Görev Tanımı: Belge bölümüne göre hangi ülkenin meslek diplomaları dünyada birinci sayılıyor?

Belge Bölümü:
Soruyorum: Tefsircilerimizin acaba bu yeni geliştirilen usûlden haberleri var mıdır? Neticede Allah'ımız bize hitap ediyor ve bizler hangi frekanstan alıyoruz? Bu dört frekansın işlevini tam bi anlayıp Kur'an okumayı denemenizi öneririm.
Bunlar genel olarak tek çırpıda geçtiğim noktalar. Bu ve buna benzer temel bilgiler her lise öğrencisinin sınıfında hocalarıyla tartışa tartışa bilmesi ve anlaması gereken temel iletişim, pedagojik ve sosyolojik bilgiler olmalı, sınavlarda bunlar sorulmalı.
Bu misalleri biraz açtım ki önemi anlaşılsın. Donanımlı nesiller yetişsin istiyorsak en azından bunlara vakıf olmalı. Matematik, Türkçe, Fizik, Kimya gibi konulara girersem bu yazı bitmez kitap olur..
Neyse devam edelim.
_____________
Meslek eğitimi:
Her bir mesleğin, ama her bir mesleğin okulu olmalı. Okul deyince kocaman binalar gelmesin aklınıza. Rahmetli Necmeddin Okyay ustanın (hayatta olsaydı tabi) geleneksel osmanlı okçuluğunu öğretmek için lazım olan bir göz oda ve bir atölyeyide pekâlâ okul ilan edebilirdiniz (zamanında bu sisteme geçilseydi! Şimdi geçti, geçmiş olsun). Mesleklere Rağbet çoğaldıkça okulun ebatları ve adeti büyütülebilir. Okul okuldur, yeterki resmi olsun. Ama bu yapılmadığı için nice geleneksel meslekler yok olup gidiyor. Çarıksa çarık, kalaycılıksa kalaycılık, bakır kazansa bakır kazan. Mutlaka yapılış tekniklerini ve takımlarını kayıt altına alacak, kitaplaştıracaksın. Diploma vereceksin arkadaş. Mesleğin büyüğü küçüğü olmaz. İmtihan heyeti olacak. Fahri heyette olabilir. Başı boş kalırsa yok olur gider böyle.. Dünyada örneği var mı? Var. Almanya bu işi böyle yapıyor ve Alman Meslek Diplomaları dünyada birincidir. Mesela kaborta boyacısı diploman var diyelim. Amerikaya Almanyadan aldığın bu diplomayla gittiğin vakit seni havada kapıyorlar. Ouu bu Almanyada öğrenmiş diye. Çünkü Amerika'nın meslek okulu sistemi yok. Bizdeki gibi. Ama adam imajla kendini besliyor, Almanya'dan usta çekiyor. Senin neyin var? Kimi çekebilirsin de Amerika gibi kalitesizliğe yatıyorsun? Sonra da liyakat ehli yok diye kıvran dur. Böyle olmaz. Amerika'nın meslek okulu yok diye kendine örnek alamazsın. Derhal bu meslek eğitim sistemine geçeceksin, başka çaren yok.

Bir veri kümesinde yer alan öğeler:
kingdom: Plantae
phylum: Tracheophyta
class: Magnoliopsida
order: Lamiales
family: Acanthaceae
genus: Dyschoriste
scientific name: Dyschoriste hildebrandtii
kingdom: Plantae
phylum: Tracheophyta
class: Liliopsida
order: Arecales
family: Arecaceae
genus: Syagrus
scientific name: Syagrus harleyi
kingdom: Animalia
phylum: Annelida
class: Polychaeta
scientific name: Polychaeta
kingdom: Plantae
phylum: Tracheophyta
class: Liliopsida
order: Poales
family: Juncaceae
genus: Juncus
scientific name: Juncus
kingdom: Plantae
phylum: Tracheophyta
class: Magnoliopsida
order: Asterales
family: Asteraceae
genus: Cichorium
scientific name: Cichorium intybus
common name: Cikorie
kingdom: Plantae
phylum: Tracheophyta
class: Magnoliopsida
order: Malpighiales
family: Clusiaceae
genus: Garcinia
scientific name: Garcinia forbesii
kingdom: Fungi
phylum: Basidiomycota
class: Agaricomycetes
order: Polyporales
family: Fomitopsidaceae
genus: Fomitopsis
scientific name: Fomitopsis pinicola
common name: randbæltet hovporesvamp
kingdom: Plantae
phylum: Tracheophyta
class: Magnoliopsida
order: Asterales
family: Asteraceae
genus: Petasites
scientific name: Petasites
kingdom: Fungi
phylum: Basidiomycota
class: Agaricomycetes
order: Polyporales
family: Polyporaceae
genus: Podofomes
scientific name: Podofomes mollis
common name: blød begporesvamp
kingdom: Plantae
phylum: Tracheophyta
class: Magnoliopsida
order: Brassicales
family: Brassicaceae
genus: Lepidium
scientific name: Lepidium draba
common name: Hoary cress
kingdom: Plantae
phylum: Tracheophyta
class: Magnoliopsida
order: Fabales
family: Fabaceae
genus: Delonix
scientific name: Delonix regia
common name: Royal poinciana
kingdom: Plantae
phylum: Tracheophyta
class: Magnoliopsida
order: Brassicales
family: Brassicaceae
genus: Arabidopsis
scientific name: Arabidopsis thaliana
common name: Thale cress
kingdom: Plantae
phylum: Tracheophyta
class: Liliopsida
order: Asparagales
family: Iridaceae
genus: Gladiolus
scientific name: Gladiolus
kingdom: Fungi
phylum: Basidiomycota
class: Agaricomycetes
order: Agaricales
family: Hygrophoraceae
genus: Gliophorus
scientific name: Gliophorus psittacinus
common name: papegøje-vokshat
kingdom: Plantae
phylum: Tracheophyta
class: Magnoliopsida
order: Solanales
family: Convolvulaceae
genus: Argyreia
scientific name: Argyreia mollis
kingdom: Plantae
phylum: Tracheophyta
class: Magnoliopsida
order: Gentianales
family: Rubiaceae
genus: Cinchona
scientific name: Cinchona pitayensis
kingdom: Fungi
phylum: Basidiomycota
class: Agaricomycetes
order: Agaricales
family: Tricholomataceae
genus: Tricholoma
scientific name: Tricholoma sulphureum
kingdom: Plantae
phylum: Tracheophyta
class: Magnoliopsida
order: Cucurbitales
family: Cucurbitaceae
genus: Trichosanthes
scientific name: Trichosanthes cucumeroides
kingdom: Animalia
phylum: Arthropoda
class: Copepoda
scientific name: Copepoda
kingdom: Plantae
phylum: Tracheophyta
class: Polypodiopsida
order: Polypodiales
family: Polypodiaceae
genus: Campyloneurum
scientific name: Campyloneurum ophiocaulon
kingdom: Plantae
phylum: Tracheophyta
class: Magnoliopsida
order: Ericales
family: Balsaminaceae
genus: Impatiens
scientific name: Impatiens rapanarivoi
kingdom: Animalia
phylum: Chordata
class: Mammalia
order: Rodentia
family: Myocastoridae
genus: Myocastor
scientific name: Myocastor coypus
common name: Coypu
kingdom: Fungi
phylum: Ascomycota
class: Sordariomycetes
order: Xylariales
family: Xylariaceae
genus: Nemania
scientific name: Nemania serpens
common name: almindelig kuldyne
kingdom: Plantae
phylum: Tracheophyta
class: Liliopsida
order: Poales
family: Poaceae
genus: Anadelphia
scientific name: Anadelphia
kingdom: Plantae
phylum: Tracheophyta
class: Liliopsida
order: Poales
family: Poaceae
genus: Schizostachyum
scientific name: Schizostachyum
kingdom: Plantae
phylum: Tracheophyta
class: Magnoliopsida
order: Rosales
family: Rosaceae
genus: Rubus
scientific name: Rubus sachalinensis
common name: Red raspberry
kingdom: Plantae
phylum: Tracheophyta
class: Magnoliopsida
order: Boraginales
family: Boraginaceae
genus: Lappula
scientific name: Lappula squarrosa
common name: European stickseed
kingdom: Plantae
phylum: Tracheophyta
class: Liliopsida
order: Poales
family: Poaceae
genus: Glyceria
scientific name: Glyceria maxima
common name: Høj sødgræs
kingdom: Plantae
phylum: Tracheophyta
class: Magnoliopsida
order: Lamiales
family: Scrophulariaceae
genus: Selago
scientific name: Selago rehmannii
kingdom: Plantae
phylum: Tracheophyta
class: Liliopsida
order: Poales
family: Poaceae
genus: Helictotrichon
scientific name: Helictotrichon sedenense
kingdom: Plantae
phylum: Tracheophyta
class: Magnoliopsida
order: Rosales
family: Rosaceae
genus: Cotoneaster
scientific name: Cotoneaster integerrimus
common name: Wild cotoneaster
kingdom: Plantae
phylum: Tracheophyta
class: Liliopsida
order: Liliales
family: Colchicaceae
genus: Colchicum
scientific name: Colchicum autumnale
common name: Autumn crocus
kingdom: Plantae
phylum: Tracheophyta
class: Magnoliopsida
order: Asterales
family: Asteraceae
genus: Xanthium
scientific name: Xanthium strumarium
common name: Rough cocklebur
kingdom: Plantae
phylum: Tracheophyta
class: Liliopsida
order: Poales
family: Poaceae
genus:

Tamamlanmış Alıştırma: Almanya'nın meslek diplomaları dünyada birinci sayılıyor.